═══ Data extract ═══

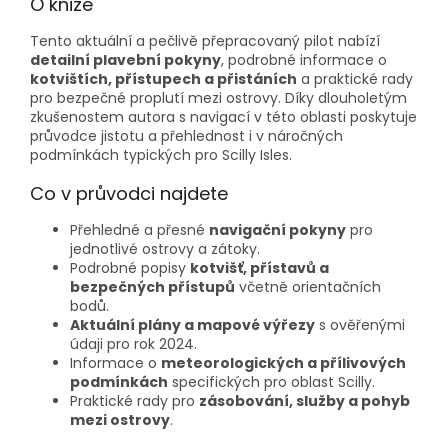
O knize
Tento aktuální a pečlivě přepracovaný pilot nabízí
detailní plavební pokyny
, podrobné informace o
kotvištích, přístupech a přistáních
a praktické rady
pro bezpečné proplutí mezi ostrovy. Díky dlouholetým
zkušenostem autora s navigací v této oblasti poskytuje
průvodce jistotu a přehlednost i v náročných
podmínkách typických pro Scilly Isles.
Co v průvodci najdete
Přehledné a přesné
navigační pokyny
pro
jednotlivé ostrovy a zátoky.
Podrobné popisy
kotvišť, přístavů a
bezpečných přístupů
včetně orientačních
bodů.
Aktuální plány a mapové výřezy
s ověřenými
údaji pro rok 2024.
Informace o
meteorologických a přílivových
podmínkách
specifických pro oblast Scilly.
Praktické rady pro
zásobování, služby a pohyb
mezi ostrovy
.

═══

Produce an exact copy of each line from the one holding "Přehledné a přesné" through the last line of the records, both included, and nothing more.

Your response »
Přehledné a přesné
navigační pokyny
pro
jednotlivé ostrovy a zátoky.
Podrobné popisy
kotvišť, přístavů a
bezpečných přístupů
včetně orientačních
bodů.
Aktuální plány a mapové výřezy
s ověřenými
údaji pro rok 2024.
Informace o
meteorologických a přílivových
podmínkách
specifických pro oblast Scilly.
Praktické rady pro
zásobování, služby a pohyb
mezi ostrovy
.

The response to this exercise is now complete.